Whilst some uses of data may not strictly result in tangible artifacts (e.g. conversations or presentations without slides), we’ll assume that we can describe these intangible things as artifacts in our model.
Attaching processes and agents
Even if we stick to a really simple model in the first instance which allows users to specify a starting artifact (usually a Catalog, Dataset or Distribution), and an ending artifact, we need to (a) ask about what type of artifact they are ending up with (e.g. is it a report; a mash-up; a website or a visualisation); (b) find out something about the process used to create it (even if just a free text description for now); and (c) find out about the agent (the person) responsible for it (as if we’ve got no people involved we can hardly have the social life of data…).
We’re going to need an interface that captures these – and some sort of simple taxonomy of data use artifacts, processes, and relationships between processes and agents.
The full chain
In the example described above you will notice though that there are two ‘uses’ of data described, and one builds upon the other – so even though we’re trying to have a really simple way of describing datasets and the artifacts (uses) resulting from them, we might want to allow that one use can build upon another.

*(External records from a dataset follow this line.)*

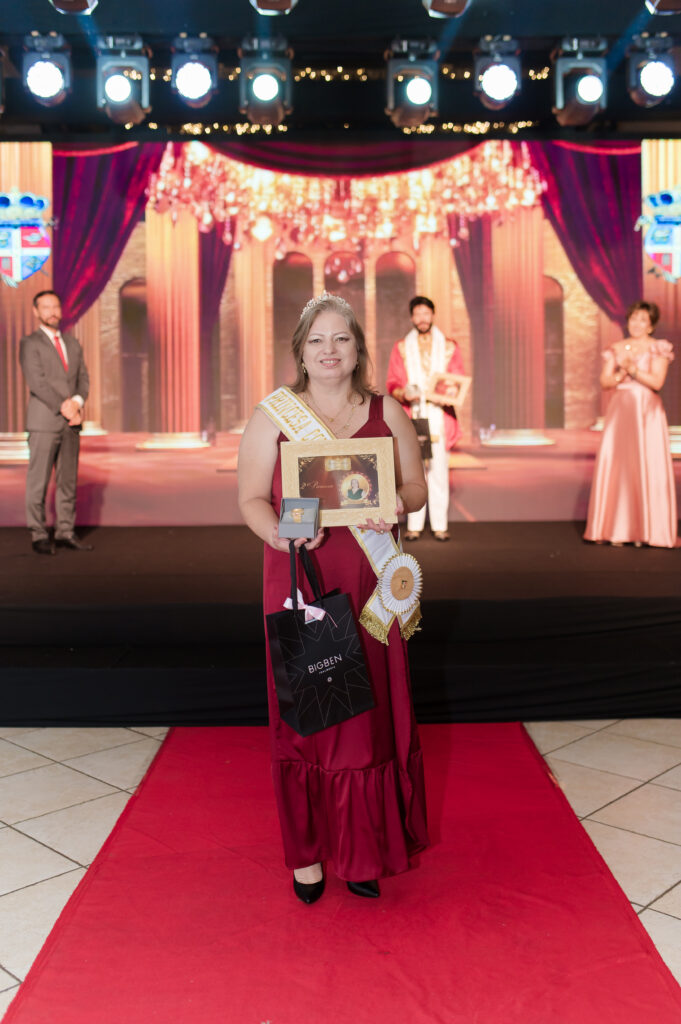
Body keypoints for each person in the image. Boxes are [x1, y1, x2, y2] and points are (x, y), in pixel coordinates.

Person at [238, 292, 429, 905]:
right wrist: (280, 533)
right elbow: (250, 499)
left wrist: (399, 502)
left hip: (371, 582)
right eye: (316, 340)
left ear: (358, 349)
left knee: (365, 718)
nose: (329, 350)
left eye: (341, 338)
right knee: (313, 714)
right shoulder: (274, 415)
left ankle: (361, 850)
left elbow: (416, 487)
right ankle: (310, 855)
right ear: (300, 352)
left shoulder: (387, 411)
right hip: (301, 575)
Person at [584, 300, 677, 549]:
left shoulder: (658, 348)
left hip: (646, 411)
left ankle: (647, 530)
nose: (636, 324)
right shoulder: (616, 348)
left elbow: (657, 382)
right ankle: (616, 527)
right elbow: (605, 382)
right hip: (620, 411)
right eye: (634, 318)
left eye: (642, 320)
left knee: (646, 464)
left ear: (651, 326)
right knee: (619, 466)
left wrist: (633, 370)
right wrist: (620, 374)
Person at [386, 295, 465, 542]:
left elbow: (457, 378)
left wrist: (448, 390)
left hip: (439, 414)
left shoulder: (449, 346)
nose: (422, 318)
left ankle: (440, 525)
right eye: (417, 314)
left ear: (433, 315)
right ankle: (414, 525)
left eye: (426, 313)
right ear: (412, 317)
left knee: (439, 470)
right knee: (413, 472)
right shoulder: (401, 347)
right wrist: (404, 393)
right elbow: (393, 382)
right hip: (414, 414)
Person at [19, 290, 92, 555]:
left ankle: (65, 532)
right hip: (44, 422)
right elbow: (37, 382)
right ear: (36, 312)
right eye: (46, 307)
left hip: (71, 423)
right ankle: (38, 534)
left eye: (56, 306)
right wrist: (65, 406)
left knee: (68, 481)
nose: (52, 312)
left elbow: (83, 379)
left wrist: (77, 402)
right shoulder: (30, 343)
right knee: (38, 482)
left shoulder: (72, 343)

There’s an interface challenge for the future about how we might let users insert new processes in the middle of an existing workflow, but for now we could simply allow that chains of data use can be built up sequentially.
What would we really like to know
When you add up all the things it might be nice to know about the way data has been used (and you realise it would be helpful to know this about every stage of use) it turns out to be a pretty long list – so one of the coming challenges is going to be (a) finding interfaces that make cumulatively building this information up, without overwhelming the user inputting data, possible; and (b) finding other ways to fill in any of the data we might want (e.g can we fetch information about data artifacts from a catalogue; can we find a users bio by asking for Twitter IDs etc); (c) finding the right compromises to make sure the workflow tool is useful for humans first and foremost.
- (M1) What did you do with this dataset?
- (M2) What data did you use to build this?
- (M3) Who is exploring, using and talking about this data?
- (A0) What sort of artifact is it?
- (A1) Describe the artifact briefly.
- (A2) Is it available online somewhere?
- (A3) Is anyone maintaining it? Who is responsible for it?
- (A4) Where can I find out more about it?
- (A5) Are there conversations about it?
- (A6) When was it last updated?
- (P1) Describe the process briefly.
- (P2) What did you use?
- (P3) Who was involved?
- (P4) When did it first happen?
- (P5) When did it last happen?
- (P6) How often is it updated?
- (AG1) Who is this?
- (AG2) Where can I find them online?
- (AG3) What organisation do they belong to?
- (AG3) Brief biography?
We’re not quite there yet with a clear sense of the model we should use for capturing workflow information. Next up comes a bit of back-and-forth testing with different possible interface ideas (and tools we can draw upon) for creating and displaying workflows.
Once we’ve got a rough model together, the first iterations on generating some real workflow data can begin!